Instructions to follow
Which lines of the entries below run from the one holding "Data: mouse visual" to the one holding "Views: 3d (3.5", inclusive? Set down exactly those lines and no others.

(Dataset entries)
[Start of Attachment]

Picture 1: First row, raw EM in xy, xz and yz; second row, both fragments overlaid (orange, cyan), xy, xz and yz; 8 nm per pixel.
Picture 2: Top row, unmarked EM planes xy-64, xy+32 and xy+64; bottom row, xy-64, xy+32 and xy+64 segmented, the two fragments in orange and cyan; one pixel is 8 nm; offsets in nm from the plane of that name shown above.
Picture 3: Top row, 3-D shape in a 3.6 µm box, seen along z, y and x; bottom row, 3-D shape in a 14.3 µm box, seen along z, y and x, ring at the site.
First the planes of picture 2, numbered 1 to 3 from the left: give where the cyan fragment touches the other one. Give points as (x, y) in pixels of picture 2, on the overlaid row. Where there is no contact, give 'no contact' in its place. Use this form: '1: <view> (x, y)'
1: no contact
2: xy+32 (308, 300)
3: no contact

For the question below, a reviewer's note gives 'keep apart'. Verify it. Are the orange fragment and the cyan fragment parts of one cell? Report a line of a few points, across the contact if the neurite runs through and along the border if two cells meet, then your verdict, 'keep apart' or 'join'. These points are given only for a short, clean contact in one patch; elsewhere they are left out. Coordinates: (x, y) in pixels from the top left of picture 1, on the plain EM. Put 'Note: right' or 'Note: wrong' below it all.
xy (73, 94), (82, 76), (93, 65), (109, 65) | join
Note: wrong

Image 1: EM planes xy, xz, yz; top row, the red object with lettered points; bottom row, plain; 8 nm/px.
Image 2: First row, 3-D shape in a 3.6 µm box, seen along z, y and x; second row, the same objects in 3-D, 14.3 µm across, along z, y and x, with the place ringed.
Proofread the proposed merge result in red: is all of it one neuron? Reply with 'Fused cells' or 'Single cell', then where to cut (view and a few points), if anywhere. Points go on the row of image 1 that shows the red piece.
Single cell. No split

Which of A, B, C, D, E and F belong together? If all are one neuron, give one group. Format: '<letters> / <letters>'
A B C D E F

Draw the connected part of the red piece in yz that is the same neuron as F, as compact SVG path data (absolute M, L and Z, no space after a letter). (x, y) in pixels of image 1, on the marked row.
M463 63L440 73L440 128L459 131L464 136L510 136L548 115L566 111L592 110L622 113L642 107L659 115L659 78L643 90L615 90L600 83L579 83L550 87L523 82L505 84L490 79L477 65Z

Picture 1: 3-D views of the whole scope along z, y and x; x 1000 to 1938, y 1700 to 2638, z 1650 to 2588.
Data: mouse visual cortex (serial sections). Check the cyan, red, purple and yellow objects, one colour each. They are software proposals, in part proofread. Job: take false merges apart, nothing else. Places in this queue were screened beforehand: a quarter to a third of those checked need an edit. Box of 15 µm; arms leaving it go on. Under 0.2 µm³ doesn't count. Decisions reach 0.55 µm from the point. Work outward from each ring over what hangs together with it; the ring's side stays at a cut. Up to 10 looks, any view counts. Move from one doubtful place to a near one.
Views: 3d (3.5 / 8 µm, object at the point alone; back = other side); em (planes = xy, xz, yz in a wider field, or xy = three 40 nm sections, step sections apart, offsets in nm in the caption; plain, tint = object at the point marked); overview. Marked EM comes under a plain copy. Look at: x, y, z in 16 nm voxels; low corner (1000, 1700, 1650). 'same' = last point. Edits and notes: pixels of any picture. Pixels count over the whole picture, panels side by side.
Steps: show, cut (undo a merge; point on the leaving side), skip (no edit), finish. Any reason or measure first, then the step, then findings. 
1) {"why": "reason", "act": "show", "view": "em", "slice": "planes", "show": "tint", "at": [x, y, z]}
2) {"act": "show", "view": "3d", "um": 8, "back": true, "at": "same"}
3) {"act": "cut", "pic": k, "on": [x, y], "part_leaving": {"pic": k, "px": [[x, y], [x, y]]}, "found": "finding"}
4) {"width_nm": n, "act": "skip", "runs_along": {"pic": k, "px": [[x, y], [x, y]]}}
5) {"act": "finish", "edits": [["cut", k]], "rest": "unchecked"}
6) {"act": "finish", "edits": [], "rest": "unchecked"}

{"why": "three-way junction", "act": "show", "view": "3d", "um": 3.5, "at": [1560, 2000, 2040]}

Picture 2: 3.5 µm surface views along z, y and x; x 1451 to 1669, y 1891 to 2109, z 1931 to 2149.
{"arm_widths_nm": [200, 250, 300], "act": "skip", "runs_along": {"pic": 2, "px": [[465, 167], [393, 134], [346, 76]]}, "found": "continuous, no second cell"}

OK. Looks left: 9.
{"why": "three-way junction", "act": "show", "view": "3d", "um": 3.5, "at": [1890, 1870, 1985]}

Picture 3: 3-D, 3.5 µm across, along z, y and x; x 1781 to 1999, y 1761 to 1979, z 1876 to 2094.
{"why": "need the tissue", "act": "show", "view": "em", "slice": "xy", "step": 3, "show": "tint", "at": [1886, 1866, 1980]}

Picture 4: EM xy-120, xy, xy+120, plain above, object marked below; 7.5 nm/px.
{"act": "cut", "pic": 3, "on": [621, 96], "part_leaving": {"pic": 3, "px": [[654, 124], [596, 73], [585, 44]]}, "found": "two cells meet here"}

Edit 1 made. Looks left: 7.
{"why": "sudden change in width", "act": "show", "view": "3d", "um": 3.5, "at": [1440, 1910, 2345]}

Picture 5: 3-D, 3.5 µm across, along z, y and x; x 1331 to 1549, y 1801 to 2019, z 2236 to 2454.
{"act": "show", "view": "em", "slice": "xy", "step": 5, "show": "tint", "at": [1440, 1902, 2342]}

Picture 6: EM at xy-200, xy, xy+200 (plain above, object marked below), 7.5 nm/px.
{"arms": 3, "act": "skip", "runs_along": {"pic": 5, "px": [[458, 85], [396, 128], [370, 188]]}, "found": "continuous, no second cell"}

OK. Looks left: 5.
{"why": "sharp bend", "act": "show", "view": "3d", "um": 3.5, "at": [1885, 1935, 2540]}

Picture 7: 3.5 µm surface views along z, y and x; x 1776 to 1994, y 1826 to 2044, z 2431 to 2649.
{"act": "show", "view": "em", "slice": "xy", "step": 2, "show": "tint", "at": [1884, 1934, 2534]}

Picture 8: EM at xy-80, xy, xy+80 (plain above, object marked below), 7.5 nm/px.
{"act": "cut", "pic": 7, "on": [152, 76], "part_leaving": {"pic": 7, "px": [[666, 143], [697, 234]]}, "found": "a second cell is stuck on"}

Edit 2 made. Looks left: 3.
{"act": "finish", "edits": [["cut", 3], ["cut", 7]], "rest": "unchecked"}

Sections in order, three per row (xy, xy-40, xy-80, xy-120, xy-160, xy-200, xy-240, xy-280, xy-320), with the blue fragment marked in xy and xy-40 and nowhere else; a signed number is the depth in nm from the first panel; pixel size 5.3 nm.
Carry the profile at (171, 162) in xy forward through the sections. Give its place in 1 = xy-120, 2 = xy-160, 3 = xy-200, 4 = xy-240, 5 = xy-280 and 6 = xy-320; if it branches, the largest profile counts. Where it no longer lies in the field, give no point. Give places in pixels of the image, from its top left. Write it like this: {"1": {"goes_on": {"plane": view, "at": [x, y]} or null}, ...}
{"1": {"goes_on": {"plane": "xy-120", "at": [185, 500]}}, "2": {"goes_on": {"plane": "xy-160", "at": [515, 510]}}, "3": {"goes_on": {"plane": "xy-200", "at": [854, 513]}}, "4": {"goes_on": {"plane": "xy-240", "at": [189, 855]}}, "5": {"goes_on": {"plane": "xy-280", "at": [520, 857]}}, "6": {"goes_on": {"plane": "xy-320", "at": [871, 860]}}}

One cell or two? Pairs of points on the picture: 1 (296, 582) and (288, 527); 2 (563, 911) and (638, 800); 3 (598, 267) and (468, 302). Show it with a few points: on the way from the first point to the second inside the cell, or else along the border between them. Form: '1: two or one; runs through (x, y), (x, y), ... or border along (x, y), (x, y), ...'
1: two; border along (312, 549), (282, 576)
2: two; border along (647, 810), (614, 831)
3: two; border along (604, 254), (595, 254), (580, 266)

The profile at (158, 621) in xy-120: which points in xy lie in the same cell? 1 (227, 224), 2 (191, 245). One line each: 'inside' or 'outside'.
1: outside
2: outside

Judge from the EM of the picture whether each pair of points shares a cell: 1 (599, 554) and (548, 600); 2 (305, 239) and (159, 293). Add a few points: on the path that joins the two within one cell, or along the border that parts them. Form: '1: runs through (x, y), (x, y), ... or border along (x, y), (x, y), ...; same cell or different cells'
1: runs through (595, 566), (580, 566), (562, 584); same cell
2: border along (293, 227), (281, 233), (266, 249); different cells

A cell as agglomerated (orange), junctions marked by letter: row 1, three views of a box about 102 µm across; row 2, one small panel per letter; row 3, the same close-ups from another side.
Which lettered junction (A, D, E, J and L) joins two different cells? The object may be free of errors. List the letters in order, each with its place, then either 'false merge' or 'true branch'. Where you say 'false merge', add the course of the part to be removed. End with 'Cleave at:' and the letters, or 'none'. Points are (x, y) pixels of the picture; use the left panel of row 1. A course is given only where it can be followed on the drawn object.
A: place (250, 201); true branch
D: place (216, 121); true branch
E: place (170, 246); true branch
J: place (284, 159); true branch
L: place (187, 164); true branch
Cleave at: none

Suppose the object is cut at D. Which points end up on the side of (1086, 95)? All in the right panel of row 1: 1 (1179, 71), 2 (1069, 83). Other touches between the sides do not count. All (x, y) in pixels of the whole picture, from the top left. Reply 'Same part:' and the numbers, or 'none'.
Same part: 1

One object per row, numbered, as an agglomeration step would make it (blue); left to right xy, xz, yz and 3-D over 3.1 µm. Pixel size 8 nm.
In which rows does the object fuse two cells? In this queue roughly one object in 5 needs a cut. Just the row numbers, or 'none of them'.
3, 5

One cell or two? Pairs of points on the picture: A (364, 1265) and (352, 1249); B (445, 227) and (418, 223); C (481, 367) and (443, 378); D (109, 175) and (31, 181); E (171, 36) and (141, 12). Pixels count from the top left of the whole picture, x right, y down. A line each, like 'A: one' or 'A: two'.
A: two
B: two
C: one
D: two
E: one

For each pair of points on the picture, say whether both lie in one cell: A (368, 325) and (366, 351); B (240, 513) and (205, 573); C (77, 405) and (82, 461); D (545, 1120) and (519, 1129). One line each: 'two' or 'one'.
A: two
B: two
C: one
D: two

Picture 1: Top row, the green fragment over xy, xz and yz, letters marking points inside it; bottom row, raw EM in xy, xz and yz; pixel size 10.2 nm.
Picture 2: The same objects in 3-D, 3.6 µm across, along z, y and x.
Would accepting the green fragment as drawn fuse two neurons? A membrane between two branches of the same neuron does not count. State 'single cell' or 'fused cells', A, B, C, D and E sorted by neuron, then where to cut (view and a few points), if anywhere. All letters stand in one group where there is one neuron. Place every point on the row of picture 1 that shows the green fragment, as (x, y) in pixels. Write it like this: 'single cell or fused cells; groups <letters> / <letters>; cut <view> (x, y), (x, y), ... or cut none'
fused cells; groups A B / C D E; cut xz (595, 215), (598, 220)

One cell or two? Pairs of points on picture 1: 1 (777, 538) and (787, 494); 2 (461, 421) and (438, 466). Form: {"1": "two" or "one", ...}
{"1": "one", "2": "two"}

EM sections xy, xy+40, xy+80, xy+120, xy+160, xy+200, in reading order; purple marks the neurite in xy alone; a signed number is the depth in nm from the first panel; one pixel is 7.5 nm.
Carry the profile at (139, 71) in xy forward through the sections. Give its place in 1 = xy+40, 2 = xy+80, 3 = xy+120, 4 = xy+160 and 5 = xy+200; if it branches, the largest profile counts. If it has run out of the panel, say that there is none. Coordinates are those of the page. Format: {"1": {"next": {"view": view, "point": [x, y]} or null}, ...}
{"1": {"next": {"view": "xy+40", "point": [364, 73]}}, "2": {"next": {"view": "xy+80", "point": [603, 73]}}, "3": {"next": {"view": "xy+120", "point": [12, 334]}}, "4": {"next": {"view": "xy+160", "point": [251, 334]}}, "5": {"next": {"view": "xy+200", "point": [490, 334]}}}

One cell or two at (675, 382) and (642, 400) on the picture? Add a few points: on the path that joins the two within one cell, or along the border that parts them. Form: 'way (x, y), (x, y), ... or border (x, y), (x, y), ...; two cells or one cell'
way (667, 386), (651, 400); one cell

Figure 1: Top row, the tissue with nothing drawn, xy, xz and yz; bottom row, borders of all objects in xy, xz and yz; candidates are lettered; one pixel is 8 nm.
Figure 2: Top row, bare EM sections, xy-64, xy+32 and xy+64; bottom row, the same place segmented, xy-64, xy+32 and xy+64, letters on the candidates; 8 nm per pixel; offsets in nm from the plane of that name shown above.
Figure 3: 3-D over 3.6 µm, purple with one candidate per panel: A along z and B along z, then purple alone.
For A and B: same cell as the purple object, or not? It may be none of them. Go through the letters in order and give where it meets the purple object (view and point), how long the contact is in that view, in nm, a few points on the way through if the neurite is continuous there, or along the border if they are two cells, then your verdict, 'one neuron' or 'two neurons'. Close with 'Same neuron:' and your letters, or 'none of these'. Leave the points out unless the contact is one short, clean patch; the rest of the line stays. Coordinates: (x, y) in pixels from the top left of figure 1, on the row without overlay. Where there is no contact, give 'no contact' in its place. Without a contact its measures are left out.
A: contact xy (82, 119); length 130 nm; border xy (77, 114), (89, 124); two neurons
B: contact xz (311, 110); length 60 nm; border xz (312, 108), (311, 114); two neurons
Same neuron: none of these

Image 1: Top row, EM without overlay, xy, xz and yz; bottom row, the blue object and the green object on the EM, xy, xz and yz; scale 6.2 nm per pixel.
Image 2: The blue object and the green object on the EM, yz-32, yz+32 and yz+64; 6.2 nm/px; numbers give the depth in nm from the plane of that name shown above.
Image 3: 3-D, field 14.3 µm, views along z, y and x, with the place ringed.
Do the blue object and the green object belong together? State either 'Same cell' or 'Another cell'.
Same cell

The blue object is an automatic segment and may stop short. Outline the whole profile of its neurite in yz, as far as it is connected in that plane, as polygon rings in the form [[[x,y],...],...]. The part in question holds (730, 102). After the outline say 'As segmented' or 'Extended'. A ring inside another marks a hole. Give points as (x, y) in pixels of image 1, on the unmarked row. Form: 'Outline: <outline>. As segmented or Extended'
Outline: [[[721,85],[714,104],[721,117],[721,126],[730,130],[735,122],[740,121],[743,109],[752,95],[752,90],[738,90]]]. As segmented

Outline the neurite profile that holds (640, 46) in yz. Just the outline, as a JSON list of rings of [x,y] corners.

[End of Attachment]

Answer to the exercise
Data: mouse visual cortex (serial sections). Check the cyan, red, purple and yellow objects, one colour each. They are software proposals, in part proofread. Job: take false merges apart, nothing else. Places in this queue were screened beforehand: a quarter to a third of those checked need an edit. Box of 15 µm; arms leaving it go on. Under 0.2 µm³ doesn't count. Decisions reach 0.55 µm from the point. Work outward from each ring over what hangs together with it; the ring's side stays at a cut. Up to 10 looks, any view counts. Move from one doubtful place to a near one.
Views: 3d (3.5 / 8 µm, object at the point alone; back = other side); em (planes = xy, xz, yz in a wider field, or xy = three 40 nm sections, step sections apart, offsets in nm in the caption; plain, tint = object at the point marked); overview. Marked EM comes under a plain copy. Look at: x, y, z in 16 nm voxels; low corner (1000, 1700, 1650). 'same' = last point. Edits and notes: pixels of any picture. Pixels count over the whole picture, panels side by side.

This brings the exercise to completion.